- INSTRUCTIONS TO FOLLOW:
Starting with the first line of the entries and going on through the line with "concentrasse i propri", write those lines out again with "GP d'Olanda" replaced by "GP dei Paesi Bassi" and nothing else changed.

- INPUT DATA:
═══

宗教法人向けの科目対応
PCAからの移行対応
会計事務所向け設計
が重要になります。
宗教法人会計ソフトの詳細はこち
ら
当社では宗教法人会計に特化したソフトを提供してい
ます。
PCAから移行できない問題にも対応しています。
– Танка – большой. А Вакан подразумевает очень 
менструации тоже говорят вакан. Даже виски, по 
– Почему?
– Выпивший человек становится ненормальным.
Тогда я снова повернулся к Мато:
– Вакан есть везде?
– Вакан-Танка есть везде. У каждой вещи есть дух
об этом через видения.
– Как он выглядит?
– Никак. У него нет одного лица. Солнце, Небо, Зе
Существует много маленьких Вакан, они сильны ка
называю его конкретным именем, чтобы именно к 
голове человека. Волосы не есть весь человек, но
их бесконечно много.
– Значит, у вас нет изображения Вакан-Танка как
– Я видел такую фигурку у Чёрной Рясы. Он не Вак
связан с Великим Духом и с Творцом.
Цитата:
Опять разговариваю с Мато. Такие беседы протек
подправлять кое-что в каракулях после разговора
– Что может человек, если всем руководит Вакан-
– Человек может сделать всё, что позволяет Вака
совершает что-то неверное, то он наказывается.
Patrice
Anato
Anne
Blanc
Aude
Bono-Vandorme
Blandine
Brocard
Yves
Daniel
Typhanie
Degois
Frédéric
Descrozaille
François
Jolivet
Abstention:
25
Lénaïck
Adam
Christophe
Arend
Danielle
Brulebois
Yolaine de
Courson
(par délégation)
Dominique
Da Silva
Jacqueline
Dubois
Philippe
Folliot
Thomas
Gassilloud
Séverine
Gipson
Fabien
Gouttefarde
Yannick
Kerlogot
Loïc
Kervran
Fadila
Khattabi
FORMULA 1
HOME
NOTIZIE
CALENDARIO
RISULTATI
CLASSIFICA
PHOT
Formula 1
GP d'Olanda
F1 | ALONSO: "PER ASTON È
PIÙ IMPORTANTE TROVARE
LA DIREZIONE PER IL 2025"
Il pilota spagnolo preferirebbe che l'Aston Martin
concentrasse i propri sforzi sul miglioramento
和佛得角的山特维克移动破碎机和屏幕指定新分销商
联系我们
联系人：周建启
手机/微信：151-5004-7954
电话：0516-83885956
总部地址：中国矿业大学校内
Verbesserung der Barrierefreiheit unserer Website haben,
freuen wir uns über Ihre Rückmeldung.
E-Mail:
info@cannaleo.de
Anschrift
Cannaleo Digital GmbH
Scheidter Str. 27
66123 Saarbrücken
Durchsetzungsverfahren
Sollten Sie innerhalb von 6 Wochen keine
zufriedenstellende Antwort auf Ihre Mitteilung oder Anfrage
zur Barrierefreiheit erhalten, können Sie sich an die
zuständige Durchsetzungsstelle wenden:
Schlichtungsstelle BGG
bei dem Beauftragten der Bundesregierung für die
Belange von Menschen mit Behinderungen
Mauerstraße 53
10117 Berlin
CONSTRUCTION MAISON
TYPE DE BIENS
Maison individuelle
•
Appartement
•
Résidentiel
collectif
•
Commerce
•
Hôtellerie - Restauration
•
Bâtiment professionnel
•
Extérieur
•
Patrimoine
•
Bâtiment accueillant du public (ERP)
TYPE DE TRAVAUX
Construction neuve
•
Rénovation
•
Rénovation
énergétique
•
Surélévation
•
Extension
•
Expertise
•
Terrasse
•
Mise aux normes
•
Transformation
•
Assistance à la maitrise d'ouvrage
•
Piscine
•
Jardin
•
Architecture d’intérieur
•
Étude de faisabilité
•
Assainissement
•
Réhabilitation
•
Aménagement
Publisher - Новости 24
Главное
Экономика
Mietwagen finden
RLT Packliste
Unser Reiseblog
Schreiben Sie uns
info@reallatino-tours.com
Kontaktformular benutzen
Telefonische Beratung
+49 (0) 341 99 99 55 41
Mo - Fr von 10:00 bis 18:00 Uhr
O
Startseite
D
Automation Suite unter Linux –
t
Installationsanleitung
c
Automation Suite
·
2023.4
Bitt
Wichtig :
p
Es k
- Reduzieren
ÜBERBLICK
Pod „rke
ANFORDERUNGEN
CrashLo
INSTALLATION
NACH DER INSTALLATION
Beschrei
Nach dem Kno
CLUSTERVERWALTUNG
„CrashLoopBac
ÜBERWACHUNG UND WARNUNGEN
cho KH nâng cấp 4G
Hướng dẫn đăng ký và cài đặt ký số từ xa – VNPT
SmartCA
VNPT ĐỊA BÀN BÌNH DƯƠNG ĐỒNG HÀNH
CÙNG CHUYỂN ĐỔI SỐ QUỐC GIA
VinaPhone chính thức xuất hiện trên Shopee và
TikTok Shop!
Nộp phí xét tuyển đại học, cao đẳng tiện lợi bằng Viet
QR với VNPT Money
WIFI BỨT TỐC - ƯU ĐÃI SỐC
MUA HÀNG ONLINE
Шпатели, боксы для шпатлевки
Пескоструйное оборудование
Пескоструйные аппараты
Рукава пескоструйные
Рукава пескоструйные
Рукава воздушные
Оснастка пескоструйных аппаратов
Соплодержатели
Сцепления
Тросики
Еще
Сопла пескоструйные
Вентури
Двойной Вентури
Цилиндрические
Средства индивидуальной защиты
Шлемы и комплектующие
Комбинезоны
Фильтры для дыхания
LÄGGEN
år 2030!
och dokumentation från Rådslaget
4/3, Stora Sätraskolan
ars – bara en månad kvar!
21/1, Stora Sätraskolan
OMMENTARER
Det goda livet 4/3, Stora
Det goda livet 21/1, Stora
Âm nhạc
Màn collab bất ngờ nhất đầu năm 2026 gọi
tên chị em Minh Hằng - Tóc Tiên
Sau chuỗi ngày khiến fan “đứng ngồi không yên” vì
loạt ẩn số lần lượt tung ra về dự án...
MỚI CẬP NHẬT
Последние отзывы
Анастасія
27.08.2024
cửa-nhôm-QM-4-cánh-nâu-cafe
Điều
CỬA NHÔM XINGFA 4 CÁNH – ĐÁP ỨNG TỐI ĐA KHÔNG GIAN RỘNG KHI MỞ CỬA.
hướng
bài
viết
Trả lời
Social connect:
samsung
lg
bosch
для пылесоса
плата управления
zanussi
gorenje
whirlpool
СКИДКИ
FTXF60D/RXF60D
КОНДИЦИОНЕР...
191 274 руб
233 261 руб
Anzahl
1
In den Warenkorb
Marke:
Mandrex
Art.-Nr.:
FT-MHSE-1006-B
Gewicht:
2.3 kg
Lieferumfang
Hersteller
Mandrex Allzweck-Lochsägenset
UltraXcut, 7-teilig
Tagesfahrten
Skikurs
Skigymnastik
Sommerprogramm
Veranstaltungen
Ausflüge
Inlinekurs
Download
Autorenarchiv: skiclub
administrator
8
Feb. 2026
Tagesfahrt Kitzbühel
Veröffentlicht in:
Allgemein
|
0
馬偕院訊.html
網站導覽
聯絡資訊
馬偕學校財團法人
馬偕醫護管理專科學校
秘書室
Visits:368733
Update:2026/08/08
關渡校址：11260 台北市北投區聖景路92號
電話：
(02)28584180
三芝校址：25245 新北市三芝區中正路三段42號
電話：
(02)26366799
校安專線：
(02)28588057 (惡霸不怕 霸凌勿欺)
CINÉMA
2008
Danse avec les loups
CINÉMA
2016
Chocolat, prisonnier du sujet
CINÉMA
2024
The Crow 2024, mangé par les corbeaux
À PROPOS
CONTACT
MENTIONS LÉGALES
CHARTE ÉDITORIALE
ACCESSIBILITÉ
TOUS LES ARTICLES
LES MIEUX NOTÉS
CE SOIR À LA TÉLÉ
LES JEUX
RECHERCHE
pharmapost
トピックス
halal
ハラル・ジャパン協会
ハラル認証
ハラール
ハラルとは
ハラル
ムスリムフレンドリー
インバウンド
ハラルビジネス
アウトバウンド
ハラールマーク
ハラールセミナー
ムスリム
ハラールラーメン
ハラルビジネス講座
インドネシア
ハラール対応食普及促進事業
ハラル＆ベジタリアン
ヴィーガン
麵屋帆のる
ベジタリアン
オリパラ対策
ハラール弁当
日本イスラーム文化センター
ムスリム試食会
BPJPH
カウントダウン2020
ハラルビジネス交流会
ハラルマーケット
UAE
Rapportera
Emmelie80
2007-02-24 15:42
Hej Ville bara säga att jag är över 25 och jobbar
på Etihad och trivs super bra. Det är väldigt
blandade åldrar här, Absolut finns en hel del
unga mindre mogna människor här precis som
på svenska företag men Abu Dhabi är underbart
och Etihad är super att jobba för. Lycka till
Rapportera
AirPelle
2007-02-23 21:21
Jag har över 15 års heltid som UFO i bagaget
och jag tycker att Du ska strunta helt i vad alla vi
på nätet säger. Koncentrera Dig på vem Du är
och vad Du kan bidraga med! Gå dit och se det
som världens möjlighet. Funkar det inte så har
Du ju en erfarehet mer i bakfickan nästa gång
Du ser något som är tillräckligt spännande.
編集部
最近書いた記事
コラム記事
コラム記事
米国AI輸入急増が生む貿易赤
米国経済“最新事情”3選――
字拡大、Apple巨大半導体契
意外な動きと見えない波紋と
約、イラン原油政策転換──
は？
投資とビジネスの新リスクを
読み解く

═══

- ANSWER SECTION:
宗教法人向けの科目対応
PCAからの移行対応
会計事務所向け設計
が重要になります。
宗教法人会計ソフトの詳細はこち
ら
当社では宗教法人会計に特化したソフトを提供してい
ます。
PCAから移行できない問題にも対応しています。
– Танка – большой. А Вакан подразумевает очень 
менструации тоже говорят вакан. Даже виски, по 
– Почему?
– Выпивший человек становится ненормальным.
Тогда я снова повернулся к Мато:
– Вакан есть везде?
– Вакан-Танка есть везде. У каждой вещи есть дух
об этом через видения.
– Как он выглядит?
– Никак. У него нет одного лица. Солнце, Небо, Зе
Существует много маленьких Вакан, они сильны ка
называю его конкретным именем, чтобы именно к 
голове человека. Волосы не есть весь человек, но
их бесконечно много.
– Значит, у вас нет изображения Вакан-Танка как
– Я видел такую фигурку у Чёрной Рясы. Он не Вак
связан с Великим Духом и с Творцом.
Цитата:
Опять разговариваю с Мато. Такие беседы протек
подправлять кое-что в каракулях после разговора
– Что может человек, если всем руководит Вакан-
– Человек может сделать всё, что позволяет Вака
совершает что-то неверное, то он наказывается.
Patrice
Anato
Anne
Blanc
Aude
Bono-Vandorme
Blandine
Brocard
Yves
Daniel
Typhanie
Degois
Frédéric
Descrozaille
François
Jolivet
Abstention:
25
Lénaïck
Adam
Christophe
Arend
Danielle
Brulebois
Yolaine de
Courson
(par délégation)
Dominique
Da Silva
Jacqueline
Dubois
Philippe
Folliot
Thomas
Gassilloud
Séverine
Gipson
Fabien
Gouttefarde
Yannick
Kerlogot
Loïc
Kervran
Fadila
Khattabi
FORMULA 1
HOME
NOTIZIE
CALENDARIO
RISULTATI
CLASSIFICA
PHOT
Formula 1
GP dei Paesi Bassi
F1 | ALONSO: "PER ASTON È
PIÙ IMPORTANTE TROVARE
LA DIREZIONE PER IL 2025"
Il pilota spagnolo preferirebbe che l'Aston Martin
concentrasse i propri sforzi sul miglioramento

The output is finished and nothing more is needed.